▶ [Directions]
(a) List the numbered constraints that the hyperloop thread gives for a transport system to work well.
(b) In the hyperloop thread's comparison to air travel, to what altitude is the tube elevated to reduce drag?
(c) Continue the hyperloop thread from its last post.

▶ [Provided text]
┄┄┄┄┄┄
Within 15 years, autonomous vehicles
≠============
Not sure about the date, but it is most certainly a game changer for public transit in all forms that will eliminate entire industries.
What it does mean is that roads will remain the primary means of moving people. Mass transit systems on fixed rails will make no sense when private vehicles can go out and make money for their owners. Instead of paying for parking while at work your car will be out making money to pay for fuel, insurance, maintenance, etc. End of the day after making a few hundred $ in fares it drives up to the office to pick you up and take you home.
As an engineer I find myself intrigued by the possibilities of the hyperloop and its various technological difficulties.
I do believe it is prohibitively expensive and the cost of construction and running the system would make the price of using the system…astronomical.
This is an example of identifying a problem and creating a solution without acknowledging the constraints that the solution must meet.
On a side note, it is quite humorous to read all the negative commentary about the Hyperloop. I am certainly not a fan, but if you were to replace the word hyperloop with airplane with all these negative comments you would assuredly be entertained.
Self-flying aircraft will make this scheme and high-speed trains unnecessary.
Every industrial and commercial park, or large campus like Apple’s, will have its own landing strip. The planes might even be tilt-wing, so as to land and take off like helicopters, obviating the need for strips.
Yeah,as soon as we change physics. I mean flying is sooo energy efficient. /sarcasm
Look up the MPG for a small plane or helicopter
My thoughts exactly. “Imagine a tube moving near the speed of sound. to achieve this, we’re going to elevate the tube to 35,000 ft to reduce drag. We will pressurize the tube to keep passengers comfortable.” Oh wait, you mean it actually works, is used everyday by millions and changed the world?
It works well within constraints.
1. Cost benefit for passengers, they’re the ones paying for the service.
2. Destination, the destination has to be useful to the passengers.
3. Speed Vs safety, there are other forms of transport out there, at competitive prices.
┄┄┄┄┄┄
▶ [The data]
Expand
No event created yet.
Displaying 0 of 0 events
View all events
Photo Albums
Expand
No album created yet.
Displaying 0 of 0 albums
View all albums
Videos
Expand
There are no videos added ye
┄┄┄┄┄┄
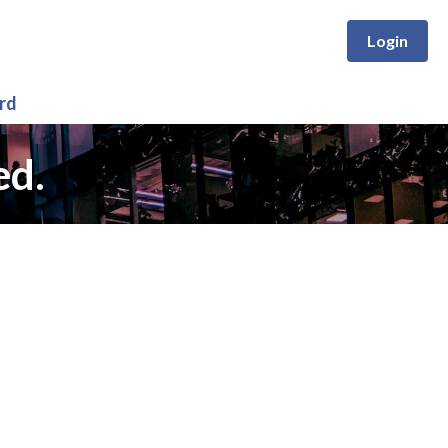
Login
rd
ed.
┄┄┄┄┄┄
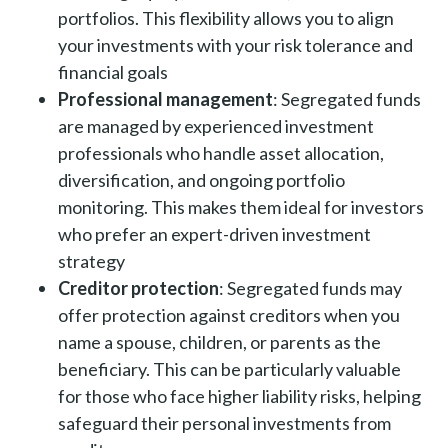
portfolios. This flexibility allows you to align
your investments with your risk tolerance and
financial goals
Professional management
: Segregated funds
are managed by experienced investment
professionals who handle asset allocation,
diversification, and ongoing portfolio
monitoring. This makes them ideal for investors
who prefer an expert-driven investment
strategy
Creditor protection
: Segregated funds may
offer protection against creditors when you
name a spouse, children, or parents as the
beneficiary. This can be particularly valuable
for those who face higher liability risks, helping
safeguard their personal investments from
┄┄┄┄┄┄
▶ [Answers to this exercise]
(a)
1. Cost benefit for passengers, since they are the ones paying for the service.
2. Destination, which has to be useful to the passengers.
3. Speed vs. safety, since other forms of transport exist at competitive prices.

(b) 35,000 ft.

(c)
Planes work well, but the Concord was dumped simply because it’s particular need (cost-benefit) wasn’t viable.
An earlier go “Atmospheric Railway”
http://www.ikbrunel.org.uk/atmospheric-railway
At least you could look out the window
Pure subversion.
All the charm and risks of traveling in a submarine submerged at a depth of x-hundred feet, only a lot faster, and what’s left of you when a failure occurs can be scooped up on dry land.
Don’t forget the nifty, the-power-is-free solar panels on top of the tube sections (see 1st drawing). Surely they will have a major effect of reducing operating costs (but are really there to get government subsidies).
So after an earthquake BART inspects tracks, an example here took around two or three hours, using trains: https://patch.com/california/piedmont/bart-inspects-tracks-following-earthquake
BART has 112 miles of track, though not sure if that’s distance of the routes or the actual tracks (e.g. a route typically has two sets of tracks for each direction). It also has a maximum speed of 80mph.
I wonder how much checking hyperloop would need after an earthquake & how it would be done, sensors only or running inspection cars at a lower speed through the tubes?
Elon Musk’s answer to everything: “track” (tube) inspection will be done by robots.
The crushed rail car is a poor example.
A tube with external steel braces (circumferential and/or longitudinal) or simply selecting a longitudinally crimped tube would be sufficient to bear the vacuum induced compressive stresses. Other engineer issues can also be solved as long as someone sprinkles money all around, a la Moon Project.
Certainly, no private investor will put money for this project which will never be a cash flow positive. Hence Musk wants government (the taxpayer) to subsidize this project.
Why should this be our government’s priority?
“Other engineer issues can also be solved as long as someone sprinkles money all around”
Probably not. You need to make the system mass transport system-safe. Not just mission to the Moon-safe.
But the project was presented with a budget. The sketchy project presented was based on existing, proven technologies. This is obviously a crook.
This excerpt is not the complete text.